Records for the task

● ● ●

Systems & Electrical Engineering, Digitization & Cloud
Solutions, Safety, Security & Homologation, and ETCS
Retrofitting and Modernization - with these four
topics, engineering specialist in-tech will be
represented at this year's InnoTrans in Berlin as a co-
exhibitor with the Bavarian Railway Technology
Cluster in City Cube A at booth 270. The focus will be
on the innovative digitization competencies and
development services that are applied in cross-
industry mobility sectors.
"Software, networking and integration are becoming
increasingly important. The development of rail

● ● ●

Required work
All lines from the start of the entries through the line where "represented at this" sits should be duplicated exactly, with nothing else in the output.

Answer below
Systems & Electrical Engineering, Digitization & Cloud
Solutions, Safety, Security & Homologation, and ETCS
Retrofitting and Modernization - with these four
topics, engineering specialist in-tech will be
represented at this year's InnoTrans in Berlin as a co-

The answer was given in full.